I found the Channel 4 programme, The Tallest Tower – Building The Shard, which aired last week, grimly fascinating. Whether a slant had been put on the nature of the construction by the programme’s producers or not, I cannot say, but the overall impression I got of the development was one of unseemly, urgent haste. A particular example was the fact that windy days – on which construction on the upper levels had to cease – did not appear to be budgeted for. Days were ‘lost’ due to high wind, and construction had to ‘catch up’, despite the fact that wind is quite a common phenomenon in the British Isles (indeed the site manager at one point says ‘if the wind blows, we’re stuffed.’) There was no slack, apparently, in the construction schedule.
Another example comes during the building of the foundations of the Shard, about 18 minutes into the programme. We are informed that because construction is ‘at a standstill’, the builders have to ‘go for broke’ with a record-breaking concrete pour. This involved bringing ‘a vast amount of concrete in’; an amount that would normally be poured in a day was poured every hour, continuously, for 36 hours. In just this period, 700 concrete mixers arrived at the site.

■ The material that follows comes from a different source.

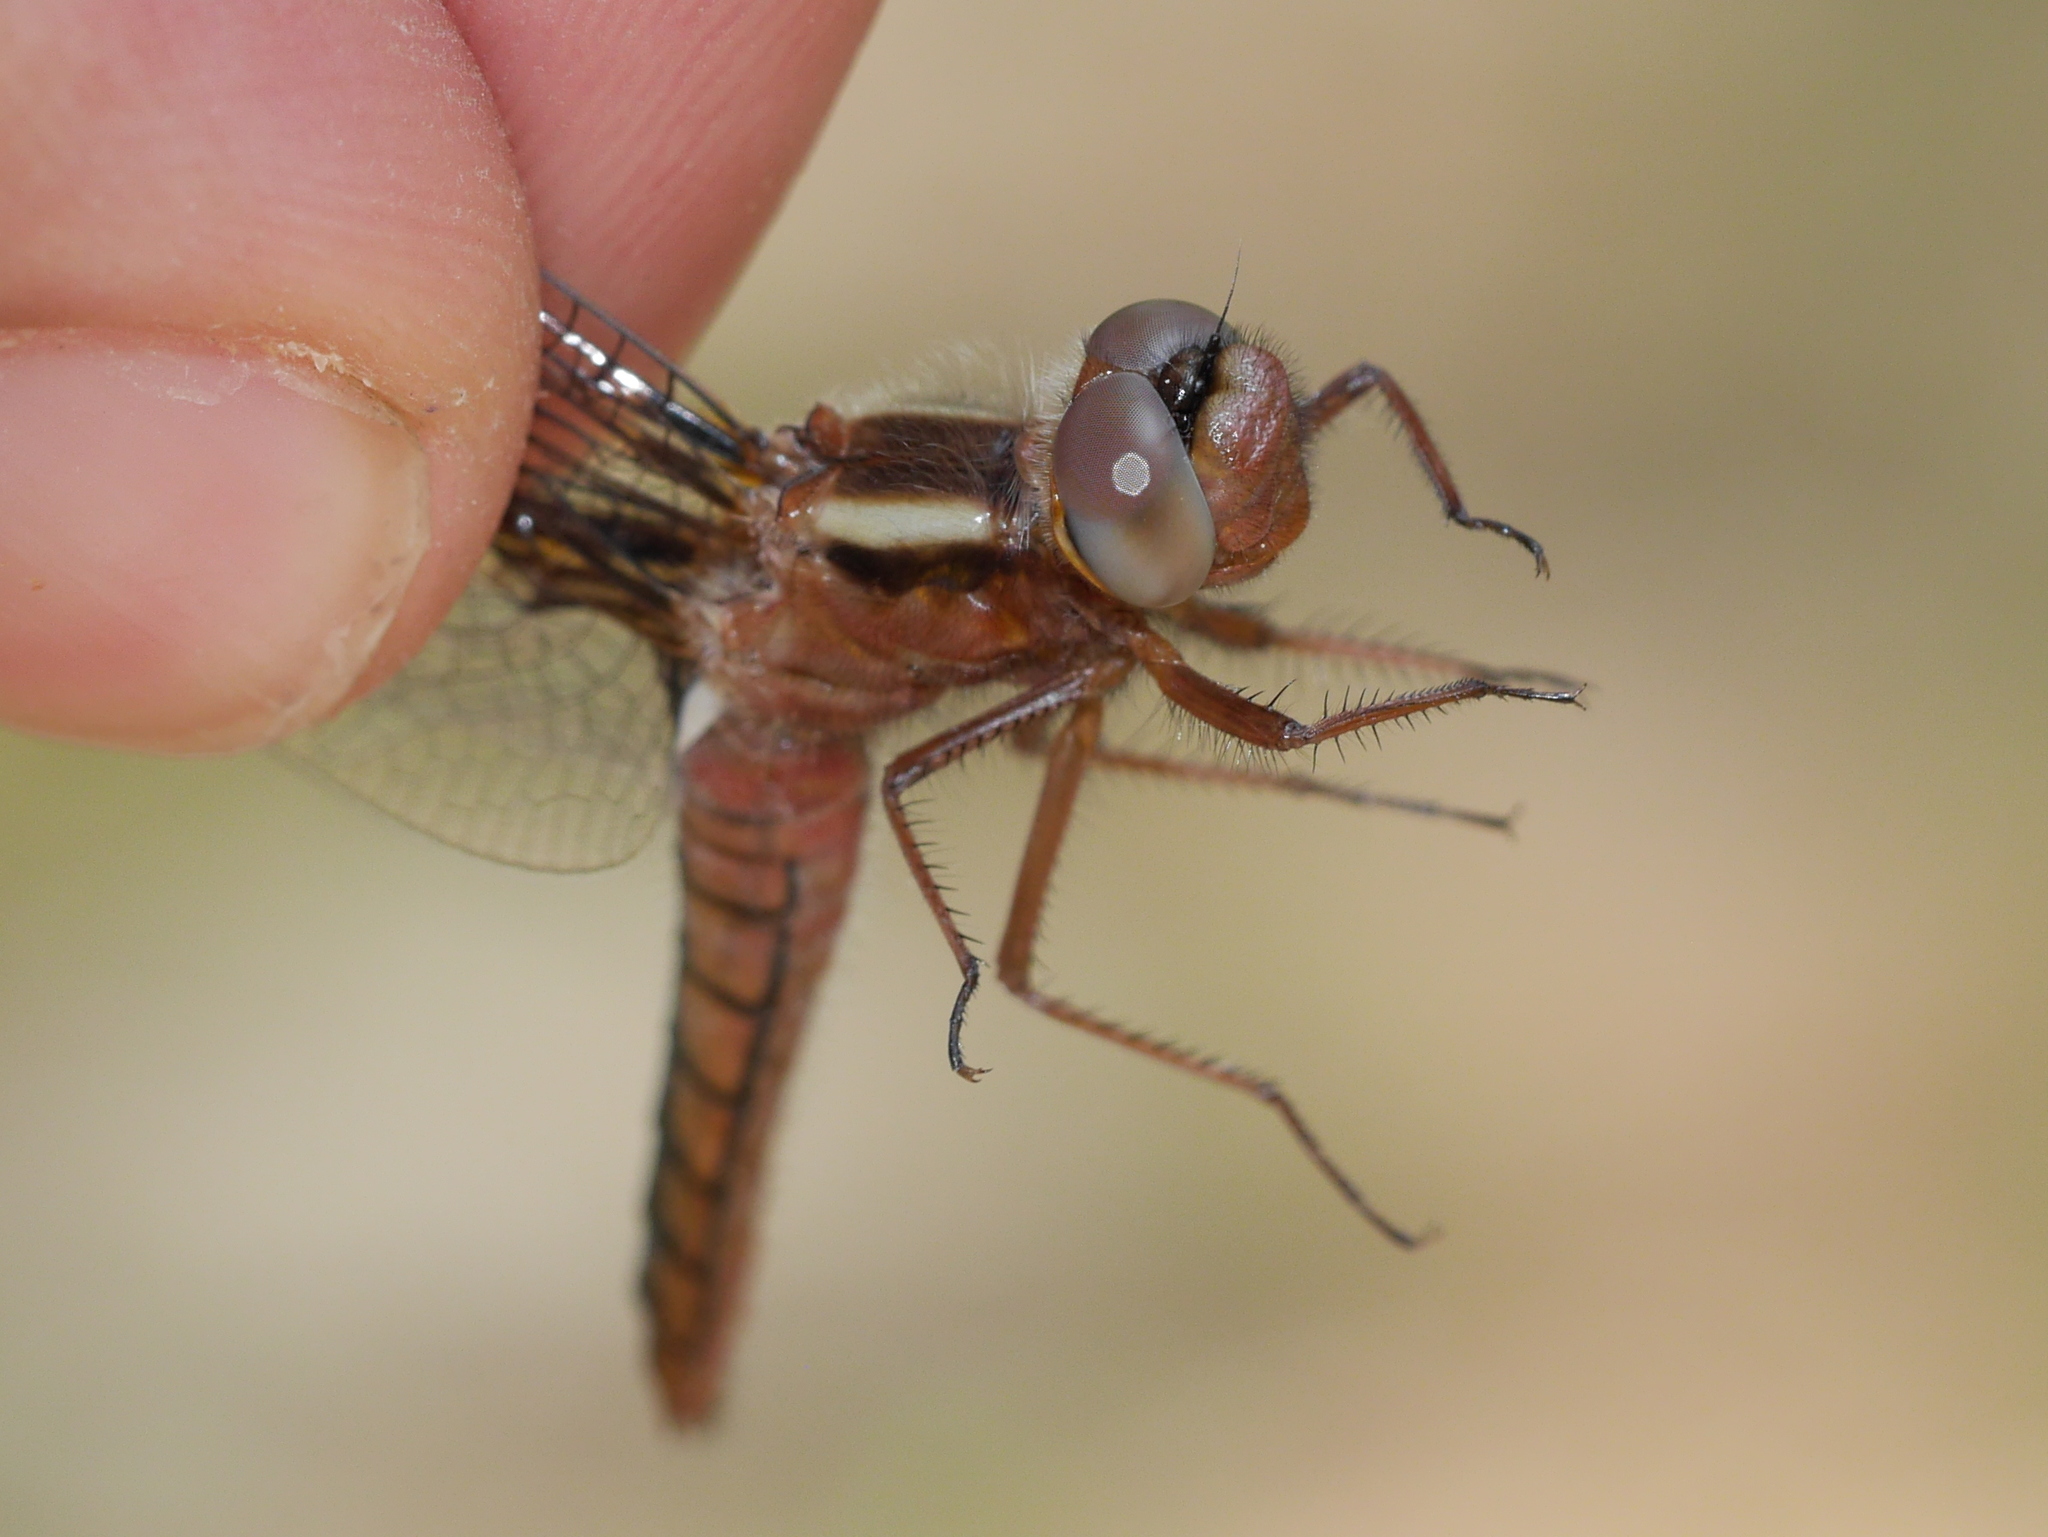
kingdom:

This was, we are told, a ‘giant logistical operation, run with military precision’. Unfortunately this ‘precision’ did not seem to extend to an assessment of how realistic it would be to get this number of lorries to the site on time. Mark Devlin, the logistics manager of the site, says
London is a busy city, so let’s just say, six or seven out of ten [lorries] are on time.

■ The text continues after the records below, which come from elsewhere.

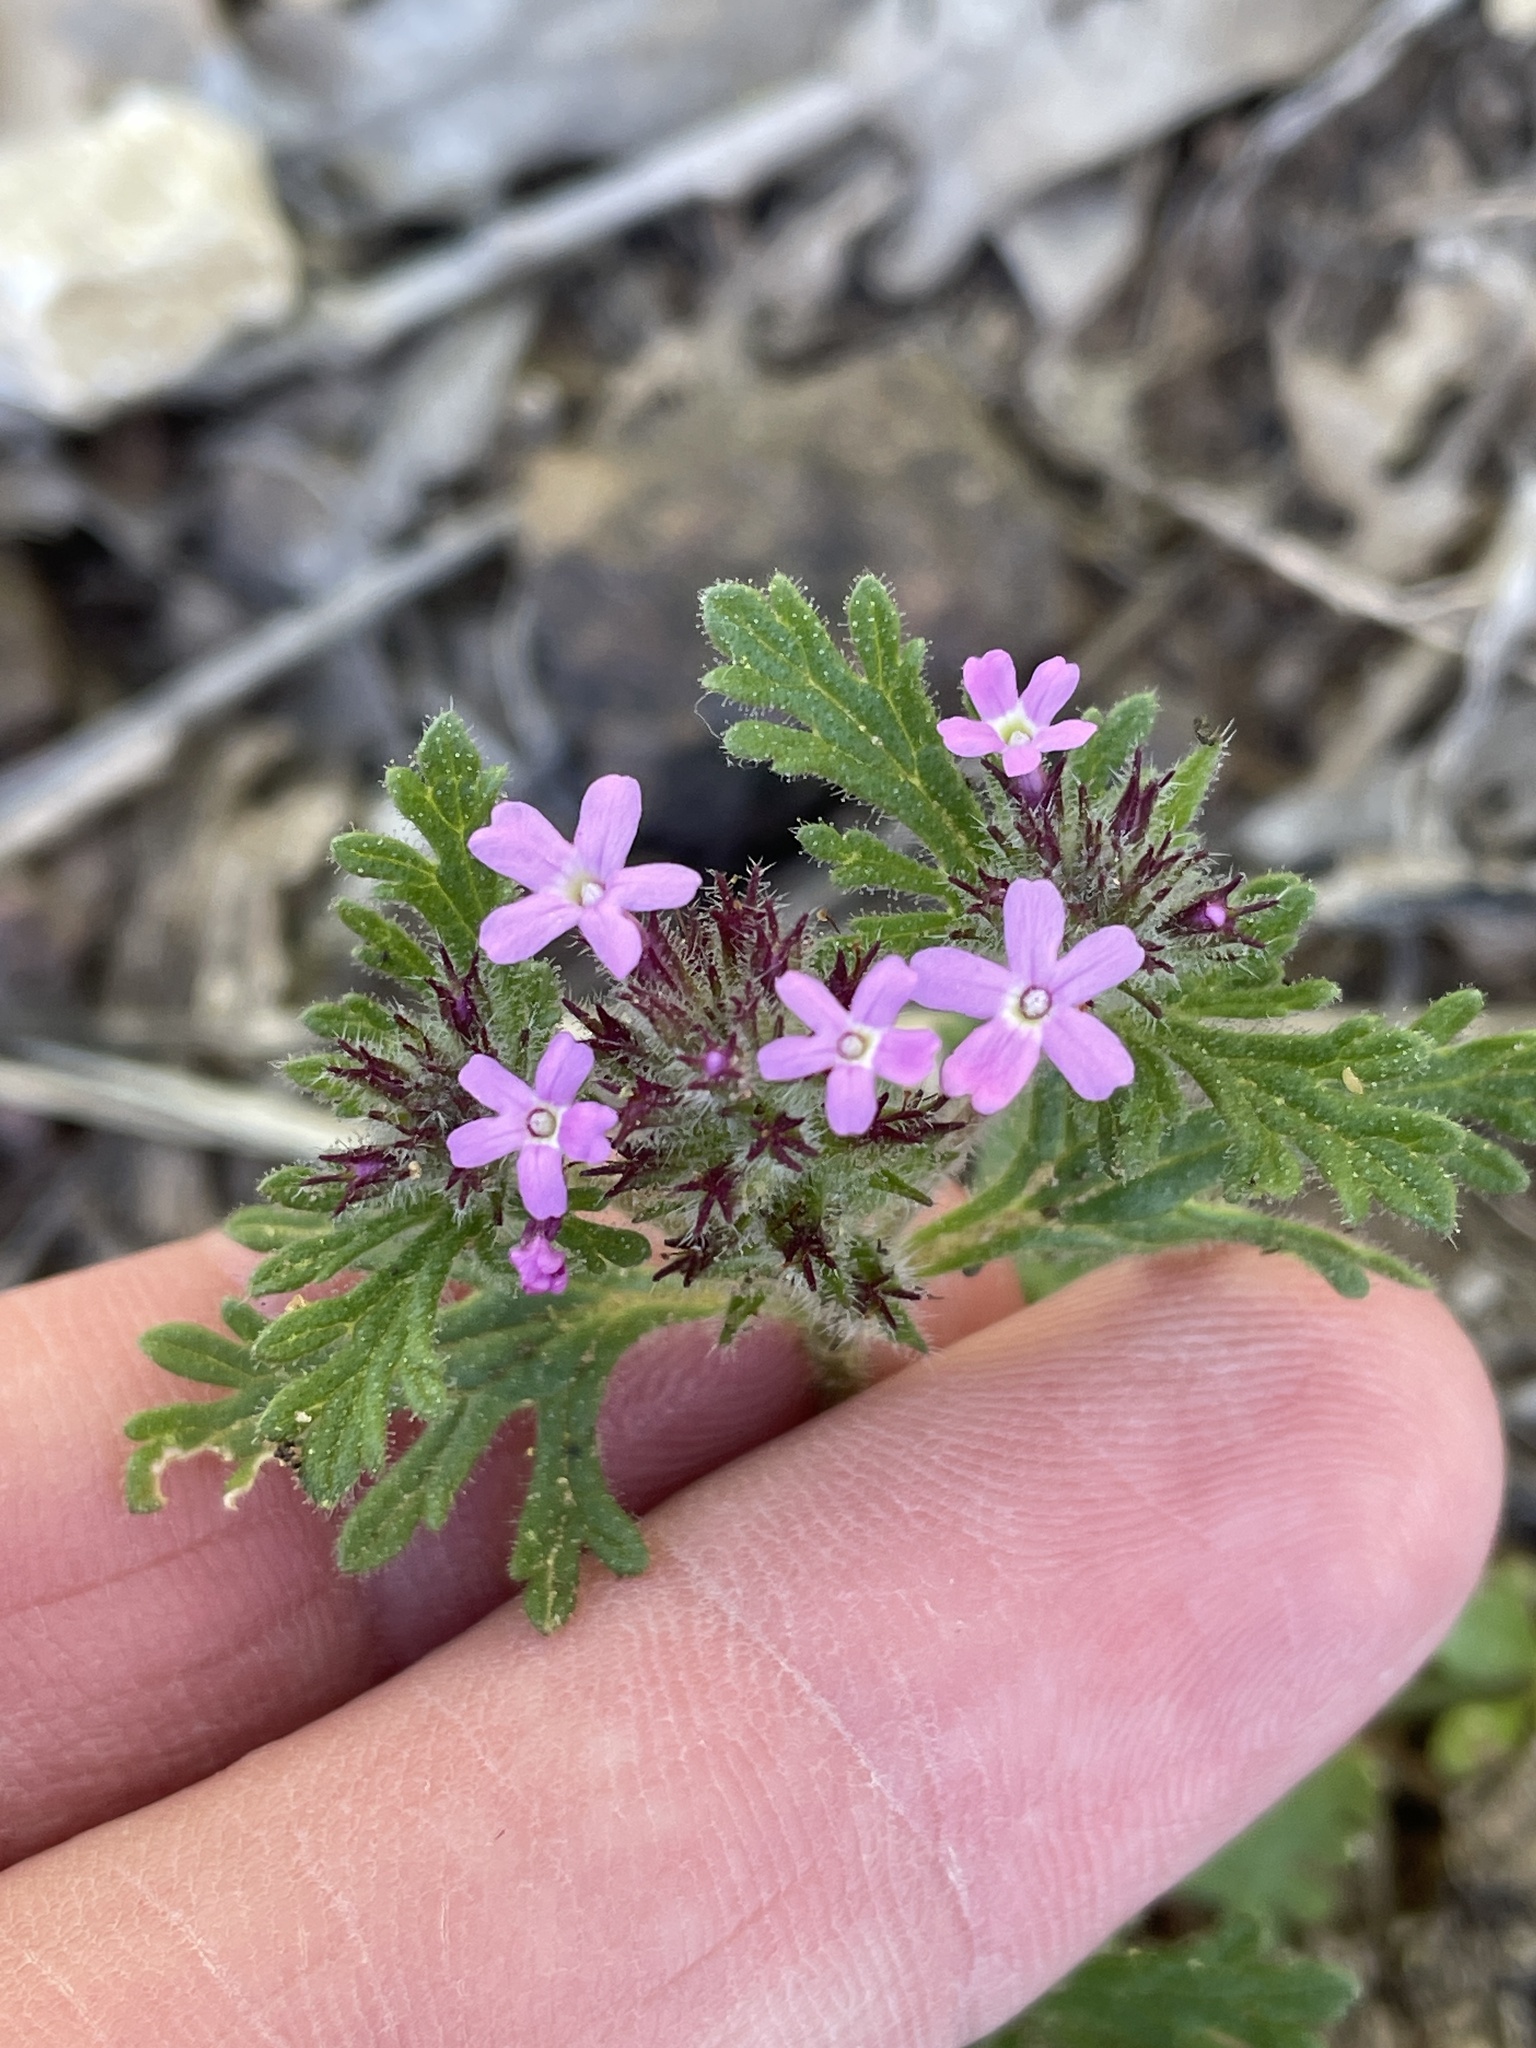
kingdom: Plantae
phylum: Tracheophyta
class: Magnoliopsida
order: Lamiales
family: Verbenaceae
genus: Verbena
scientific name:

That sounds impressive, but what it means in practice is that a third of the lorries arriving at the site were unable to meet the deadlines they had been set. I don’t think that’s because the lorries were pootling about, or their drivers were having cups of tea, or were waving ladies across the road in front of them. That’s not my experience of how lorries are driven in London, anyway.
What this titbit of information from Mark Devlin tells us is that the deadlines were not realistic, and drivers were presumably having to race to meet them. London is, and always has been, ‘a busy city’, and the way the deadlines were set should have taken account of that fact, and not left wafer-thin margins for delay.
David Vilaseca was killed on 9th February 2010, at the junction of Tower Bridge Road and Druid Street, Southwark by a Ron Smith Recycling lorry turning left. It is unclear whether this vehicle was involved in the Shard construction, but that is a plausible destination, given the left turn onto Druid Street.
Muhammed Haris Ahmed was killed in Weston Street on the 9th March 2010 by a Keltbay tipper truck, servicing the Shard.
David Poblet was killed at the junction of Tanner Street and Tooley Street in Bermondsey on 22nd March 2011 by a skip lorry – I should stress, however, there is no confirmation that this vehicle was heading to the Shard site.
Ellie Carey was killed at the junction of Abbey Street and Tower Bridge Road, Southwark on Friday 2nd December 2011, by an HGV turning left. At the time, I remember hearing this was a lorry delivering glass to the Shard, but as with the lorries that killed David Vilaseca and David Poblet, I cannot find confirmation. Again, the direction of the lorry suggests the Shard as a possible destination.
A left-turning Keltbray lorry servicing the Shard was also involved in this incident
at the junction of Borough High Street and Great Dover Street, in which a female cyclist suffered a broken ankle.
I can’t help noticing either that this lorry
which drove over a cyclist at the junction of Joiner Street and London Bridge on 18th October 2011, is turning into the Shard site, carrying what appear to be steel girders for the upper section of the Shard.
These are just the incidents I can recall – doubtless there were more in the area.
Whether the deadlines set by the construction companies caused any of these drivers to hurry, and consequently to pay slightly less attention to the people around their vehicles than they might otherwise have done, is of course a matter for speculation. But a reasonable inference can be made.